*REQUIREMENT*
Which lines in the data below contain the word "vous"? Return each of them.

Segment Start: DATASET EXCERPTS

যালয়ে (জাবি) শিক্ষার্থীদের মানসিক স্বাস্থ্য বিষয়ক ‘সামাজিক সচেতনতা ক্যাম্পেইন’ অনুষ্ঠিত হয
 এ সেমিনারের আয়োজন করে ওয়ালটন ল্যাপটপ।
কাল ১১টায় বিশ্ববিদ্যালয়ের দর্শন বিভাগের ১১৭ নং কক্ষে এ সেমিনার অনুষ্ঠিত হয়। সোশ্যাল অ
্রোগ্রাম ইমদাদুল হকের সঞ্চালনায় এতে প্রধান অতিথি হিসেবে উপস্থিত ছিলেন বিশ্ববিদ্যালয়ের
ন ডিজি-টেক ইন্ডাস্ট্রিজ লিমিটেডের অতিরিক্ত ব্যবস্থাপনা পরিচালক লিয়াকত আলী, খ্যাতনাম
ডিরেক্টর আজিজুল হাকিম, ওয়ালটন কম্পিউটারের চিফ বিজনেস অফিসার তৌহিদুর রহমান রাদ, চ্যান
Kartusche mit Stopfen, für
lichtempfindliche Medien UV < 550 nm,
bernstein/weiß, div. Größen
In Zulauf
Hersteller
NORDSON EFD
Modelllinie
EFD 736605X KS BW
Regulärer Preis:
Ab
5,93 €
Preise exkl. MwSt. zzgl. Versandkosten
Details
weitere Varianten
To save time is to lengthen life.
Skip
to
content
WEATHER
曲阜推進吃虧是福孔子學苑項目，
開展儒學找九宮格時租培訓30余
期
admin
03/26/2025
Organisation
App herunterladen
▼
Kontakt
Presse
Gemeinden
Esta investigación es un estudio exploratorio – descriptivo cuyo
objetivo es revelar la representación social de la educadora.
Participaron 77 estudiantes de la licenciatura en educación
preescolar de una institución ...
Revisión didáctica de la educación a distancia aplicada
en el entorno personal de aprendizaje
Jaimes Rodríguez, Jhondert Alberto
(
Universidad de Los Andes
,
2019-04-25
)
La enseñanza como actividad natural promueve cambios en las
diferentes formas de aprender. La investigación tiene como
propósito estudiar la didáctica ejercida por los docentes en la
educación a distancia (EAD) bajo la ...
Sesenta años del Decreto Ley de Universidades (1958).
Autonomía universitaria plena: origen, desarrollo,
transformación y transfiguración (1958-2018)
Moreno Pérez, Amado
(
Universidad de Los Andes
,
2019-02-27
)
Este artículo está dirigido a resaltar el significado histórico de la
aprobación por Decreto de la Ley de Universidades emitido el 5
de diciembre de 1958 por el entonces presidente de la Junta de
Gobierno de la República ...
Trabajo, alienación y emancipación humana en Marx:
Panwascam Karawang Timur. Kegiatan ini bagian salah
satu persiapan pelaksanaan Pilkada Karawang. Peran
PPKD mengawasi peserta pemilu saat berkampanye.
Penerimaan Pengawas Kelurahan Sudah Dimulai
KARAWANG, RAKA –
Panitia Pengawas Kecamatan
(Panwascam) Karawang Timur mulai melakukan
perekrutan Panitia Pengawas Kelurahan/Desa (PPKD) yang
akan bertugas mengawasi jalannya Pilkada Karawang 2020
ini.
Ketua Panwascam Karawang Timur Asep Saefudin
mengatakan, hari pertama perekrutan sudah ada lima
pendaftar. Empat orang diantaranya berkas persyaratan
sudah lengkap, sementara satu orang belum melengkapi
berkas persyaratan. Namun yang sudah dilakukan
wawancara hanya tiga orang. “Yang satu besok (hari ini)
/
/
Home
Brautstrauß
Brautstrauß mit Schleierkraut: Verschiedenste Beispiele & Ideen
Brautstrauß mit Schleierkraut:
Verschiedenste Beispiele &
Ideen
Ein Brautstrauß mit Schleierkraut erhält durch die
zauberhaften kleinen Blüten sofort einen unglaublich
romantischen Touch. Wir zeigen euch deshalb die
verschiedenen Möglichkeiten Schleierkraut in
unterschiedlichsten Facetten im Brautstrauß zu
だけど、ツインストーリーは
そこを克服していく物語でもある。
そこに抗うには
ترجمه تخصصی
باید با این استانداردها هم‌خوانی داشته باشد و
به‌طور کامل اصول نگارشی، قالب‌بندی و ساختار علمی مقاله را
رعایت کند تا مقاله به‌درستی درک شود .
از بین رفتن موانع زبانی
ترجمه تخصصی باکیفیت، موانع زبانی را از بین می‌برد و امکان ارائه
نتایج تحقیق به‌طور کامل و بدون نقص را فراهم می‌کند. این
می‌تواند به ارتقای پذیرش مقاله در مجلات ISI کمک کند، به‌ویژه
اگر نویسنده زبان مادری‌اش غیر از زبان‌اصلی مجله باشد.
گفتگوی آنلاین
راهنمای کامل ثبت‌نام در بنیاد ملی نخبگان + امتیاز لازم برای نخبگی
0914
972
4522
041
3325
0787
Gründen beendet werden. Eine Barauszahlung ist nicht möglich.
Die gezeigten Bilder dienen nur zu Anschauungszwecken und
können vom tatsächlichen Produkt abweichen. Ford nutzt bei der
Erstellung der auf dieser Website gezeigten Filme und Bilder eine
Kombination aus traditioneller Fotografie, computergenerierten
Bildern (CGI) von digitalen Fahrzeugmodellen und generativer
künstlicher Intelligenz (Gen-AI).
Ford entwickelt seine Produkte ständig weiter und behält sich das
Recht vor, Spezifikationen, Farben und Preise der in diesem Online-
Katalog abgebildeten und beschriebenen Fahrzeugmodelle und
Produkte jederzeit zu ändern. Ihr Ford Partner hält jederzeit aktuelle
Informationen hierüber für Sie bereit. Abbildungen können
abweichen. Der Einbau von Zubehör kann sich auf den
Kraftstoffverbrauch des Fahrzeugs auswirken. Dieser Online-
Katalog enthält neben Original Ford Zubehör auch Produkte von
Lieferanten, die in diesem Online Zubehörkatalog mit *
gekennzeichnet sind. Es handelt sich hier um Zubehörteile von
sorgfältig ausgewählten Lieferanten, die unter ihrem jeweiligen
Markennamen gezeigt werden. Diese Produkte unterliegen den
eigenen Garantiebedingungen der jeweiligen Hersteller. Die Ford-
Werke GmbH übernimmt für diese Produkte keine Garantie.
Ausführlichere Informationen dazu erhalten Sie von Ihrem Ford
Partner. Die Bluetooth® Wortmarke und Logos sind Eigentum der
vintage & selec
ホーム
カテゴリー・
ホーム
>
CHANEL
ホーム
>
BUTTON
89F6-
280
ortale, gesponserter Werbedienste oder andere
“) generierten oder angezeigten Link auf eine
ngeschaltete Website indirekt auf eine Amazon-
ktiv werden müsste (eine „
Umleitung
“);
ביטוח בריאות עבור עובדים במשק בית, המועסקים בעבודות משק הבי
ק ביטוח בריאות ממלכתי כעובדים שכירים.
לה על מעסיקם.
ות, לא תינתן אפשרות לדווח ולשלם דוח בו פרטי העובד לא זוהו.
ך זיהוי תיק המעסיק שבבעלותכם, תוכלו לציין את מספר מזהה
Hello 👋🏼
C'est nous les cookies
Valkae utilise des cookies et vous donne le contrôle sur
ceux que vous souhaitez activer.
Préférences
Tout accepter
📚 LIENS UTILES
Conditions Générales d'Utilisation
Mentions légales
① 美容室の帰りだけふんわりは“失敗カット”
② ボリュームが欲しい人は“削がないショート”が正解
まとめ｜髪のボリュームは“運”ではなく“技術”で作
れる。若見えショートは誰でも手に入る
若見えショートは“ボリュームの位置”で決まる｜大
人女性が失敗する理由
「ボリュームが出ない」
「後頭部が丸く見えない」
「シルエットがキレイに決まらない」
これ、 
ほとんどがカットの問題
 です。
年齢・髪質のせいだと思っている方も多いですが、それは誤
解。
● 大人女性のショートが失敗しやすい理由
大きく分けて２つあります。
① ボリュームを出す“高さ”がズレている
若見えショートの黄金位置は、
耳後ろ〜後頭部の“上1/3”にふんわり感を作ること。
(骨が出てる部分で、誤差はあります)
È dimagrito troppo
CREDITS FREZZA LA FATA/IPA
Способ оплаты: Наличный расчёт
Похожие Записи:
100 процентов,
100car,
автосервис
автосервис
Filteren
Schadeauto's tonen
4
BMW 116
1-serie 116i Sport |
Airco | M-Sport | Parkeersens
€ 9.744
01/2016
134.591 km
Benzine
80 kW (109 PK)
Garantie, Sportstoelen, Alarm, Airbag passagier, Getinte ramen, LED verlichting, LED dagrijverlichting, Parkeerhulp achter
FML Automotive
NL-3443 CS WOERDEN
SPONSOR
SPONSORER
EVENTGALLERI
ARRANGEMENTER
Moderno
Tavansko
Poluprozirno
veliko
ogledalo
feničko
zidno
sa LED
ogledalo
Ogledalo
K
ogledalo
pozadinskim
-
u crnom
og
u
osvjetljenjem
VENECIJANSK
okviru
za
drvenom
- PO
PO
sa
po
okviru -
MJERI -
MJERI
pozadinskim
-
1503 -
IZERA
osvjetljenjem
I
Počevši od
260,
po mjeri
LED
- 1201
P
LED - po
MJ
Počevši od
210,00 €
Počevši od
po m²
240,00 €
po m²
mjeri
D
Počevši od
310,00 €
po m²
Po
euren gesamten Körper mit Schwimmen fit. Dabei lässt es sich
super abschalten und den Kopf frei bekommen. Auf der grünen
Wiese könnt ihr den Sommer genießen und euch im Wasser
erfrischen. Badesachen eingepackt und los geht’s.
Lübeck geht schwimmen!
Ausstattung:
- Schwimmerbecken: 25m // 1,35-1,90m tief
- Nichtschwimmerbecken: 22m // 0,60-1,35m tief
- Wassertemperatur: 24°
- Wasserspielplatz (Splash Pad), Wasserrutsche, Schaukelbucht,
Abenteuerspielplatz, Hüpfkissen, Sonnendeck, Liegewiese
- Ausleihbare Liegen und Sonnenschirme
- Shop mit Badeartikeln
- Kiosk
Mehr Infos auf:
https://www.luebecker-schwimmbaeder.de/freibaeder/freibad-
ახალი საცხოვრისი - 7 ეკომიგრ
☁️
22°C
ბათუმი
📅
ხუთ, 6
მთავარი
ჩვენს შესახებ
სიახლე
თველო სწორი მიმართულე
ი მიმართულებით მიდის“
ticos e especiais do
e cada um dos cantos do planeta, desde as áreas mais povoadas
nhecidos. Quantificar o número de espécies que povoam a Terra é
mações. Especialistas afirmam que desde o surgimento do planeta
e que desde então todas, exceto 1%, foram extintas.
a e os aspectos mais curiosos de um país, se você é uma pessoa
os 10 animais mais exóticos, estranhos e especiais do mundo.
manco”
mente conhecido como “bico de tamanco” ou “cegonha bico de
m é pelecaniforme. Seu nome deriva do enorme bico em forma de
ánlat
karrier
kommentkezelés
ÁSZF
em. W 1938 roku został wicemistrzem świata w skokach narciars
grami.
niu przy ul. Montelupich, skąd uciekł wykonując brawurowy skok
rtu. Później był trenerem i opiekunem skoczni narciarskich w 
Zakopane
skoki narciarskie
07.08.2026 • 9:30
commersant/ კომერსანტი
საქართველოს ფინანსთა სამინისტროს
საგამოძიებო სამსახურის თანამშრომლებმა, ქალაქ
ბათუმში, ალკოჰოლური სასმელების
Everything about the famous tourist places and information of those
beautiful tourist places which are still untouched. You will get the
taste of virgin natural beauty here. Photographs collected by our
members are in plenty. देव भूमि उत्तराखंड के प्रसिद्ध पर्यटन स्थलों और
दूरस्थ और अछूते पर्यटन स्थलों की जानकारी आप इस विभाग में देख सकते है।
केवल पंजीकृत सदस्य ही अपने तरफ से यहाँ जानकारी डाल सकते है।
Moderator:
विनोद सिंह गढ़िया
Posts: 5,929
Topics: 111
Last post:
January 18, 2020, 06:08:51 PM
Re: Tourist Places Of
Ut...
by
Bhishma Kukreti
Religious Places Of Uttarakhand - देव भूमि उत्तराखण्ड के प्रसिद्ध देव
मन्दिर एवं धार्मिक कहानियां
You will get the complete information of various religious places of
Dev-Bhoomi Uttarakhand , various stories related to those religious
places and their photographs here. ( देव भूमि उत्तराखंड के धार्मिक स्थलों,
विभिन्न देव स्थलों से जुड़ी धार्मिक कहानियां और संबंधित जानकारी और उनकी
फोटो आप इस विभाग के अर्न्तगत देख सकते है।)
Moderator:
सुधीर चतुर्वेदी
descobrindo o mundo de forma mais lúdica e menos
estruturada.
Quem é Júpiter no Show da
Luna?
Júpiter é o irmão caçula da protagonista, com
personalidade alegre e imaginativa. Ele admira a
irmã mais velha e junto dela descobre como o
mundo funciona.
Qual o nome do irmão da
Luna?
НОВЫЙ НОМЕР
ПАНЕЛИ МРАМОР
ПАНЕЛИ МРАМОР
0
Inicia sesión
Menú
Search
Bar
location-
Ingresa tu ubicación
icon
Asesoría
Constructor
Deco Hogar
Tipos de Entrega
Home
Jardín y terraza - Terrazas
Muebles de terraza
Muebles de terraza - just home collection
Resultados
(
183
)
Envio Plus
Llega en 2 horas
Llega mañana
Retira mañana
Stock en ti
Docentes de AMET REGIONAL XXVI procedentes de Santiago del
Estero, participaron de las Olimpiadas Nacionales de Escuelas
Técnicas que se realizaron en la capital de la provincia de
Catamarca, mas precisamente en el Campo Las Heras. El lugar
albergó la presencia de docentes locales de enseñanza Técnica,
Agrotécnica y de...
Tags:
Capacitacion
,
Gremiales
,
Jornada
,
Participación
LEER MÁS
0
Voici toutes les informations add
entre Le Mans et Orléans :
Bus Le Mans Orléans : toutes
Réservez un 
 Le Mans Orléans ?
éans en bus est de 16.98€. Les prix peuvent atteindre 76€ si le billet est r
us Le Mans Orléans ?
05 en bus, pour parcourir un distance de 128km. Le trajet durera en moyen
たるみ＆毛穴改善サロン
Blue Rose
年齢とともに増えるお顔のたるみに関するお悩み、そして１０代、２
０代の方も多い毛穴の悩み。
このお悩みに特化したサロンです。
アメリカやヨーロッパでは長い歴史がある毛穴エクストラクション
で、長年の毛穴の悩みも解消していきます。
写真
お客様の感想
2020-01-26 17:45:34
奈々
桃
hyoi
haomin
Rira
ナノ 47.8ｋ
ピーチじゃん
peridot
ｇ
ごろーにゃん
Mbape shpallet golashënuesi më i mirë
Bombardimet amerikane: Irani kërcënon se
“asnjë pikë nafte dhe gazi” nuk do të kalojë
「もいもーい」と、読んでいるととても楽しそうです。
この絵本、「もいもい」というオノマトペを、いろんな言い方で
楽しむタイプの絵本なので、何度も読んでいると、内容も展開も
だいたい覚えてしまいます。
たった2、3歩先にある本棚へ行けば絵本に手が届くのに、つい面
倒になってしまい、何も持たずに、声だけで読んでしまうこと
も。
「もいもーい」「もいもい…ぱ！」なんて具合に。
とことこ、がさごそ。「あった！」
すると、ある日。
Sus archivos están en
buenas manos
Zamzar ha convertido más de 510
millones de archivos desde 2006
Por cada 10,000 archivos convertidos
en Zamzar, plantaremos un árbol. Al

Segment End: DATASET EXCERPTS

*TASK SOLUTION*
Valkae utilise des cookies et vous donne le contrôle sur
ceux que vous souhaitez activer.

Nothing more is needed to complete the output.